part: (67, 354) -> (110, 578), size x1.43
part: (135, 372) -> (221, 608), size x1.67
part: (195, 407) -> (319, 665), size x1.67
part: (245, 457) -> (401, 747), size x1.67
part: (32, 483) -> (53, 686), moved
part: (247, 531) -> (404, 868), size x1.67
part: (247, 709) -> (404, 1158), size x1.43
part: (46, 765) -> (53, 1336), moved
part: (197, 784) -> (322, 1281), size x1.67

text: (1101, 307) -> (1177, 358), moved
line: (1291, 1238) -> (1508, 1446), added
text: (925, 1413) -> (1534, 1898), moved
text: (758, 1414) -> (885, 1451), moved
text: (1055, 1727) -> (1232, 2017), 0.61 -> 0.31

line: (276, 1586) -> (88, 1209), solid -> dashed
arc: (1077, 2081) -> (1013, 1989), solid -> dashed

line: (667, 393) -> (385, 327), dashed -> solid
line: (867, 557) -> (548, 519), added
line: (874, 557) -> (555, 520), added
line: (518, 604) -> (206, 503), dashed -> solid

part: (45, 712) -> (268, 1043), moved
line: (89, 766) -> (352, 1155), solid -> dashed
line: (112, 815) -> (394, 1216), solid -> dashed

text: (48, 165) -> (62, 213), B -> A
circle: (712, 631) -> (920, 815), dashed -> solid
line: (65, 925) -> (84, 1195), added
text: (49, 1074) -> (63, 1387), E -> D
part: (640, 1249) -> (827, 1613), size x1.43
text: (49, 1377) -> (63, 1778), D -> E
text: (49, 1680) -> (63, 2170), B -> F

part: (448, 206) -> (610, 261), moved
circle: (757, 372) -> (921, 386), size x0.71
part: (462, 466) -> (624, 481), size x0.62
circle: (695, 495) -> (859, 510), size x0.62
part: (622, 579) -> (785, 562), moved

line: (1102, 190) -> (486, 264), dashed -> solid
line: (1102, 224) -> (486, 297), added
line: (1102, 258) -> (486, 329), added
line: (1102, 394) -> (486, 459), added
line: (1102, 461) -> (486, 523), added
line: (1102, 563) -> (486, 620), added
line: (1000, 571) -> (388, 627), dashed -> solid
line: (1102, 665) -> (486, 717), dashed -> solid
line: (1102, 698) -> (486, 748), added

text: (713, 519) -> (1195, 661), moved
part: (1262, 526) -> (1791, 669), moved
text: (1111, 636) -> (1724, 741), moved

==============================

TASK STATEMENT »
Please extract exactly, and only, the lines from the line containing "line: (1102, 563) -> (486, 620), added" through the last line of the records.

WRITTEN RESPONSE »
line: (1102, 563) -> (486, 620), added
line: (1000, 571) -> (388, 627), dashed -> solid
line: (1102, 665) -> (486, 717), dashed -> solid
line: (1102, 698) -> (486, 748), added

text: (713, 519) -> (1195, 661), moved
part: (1262, 526) -> (1791, 669), moved
text: (1111, 636) -> (1724, 741), moved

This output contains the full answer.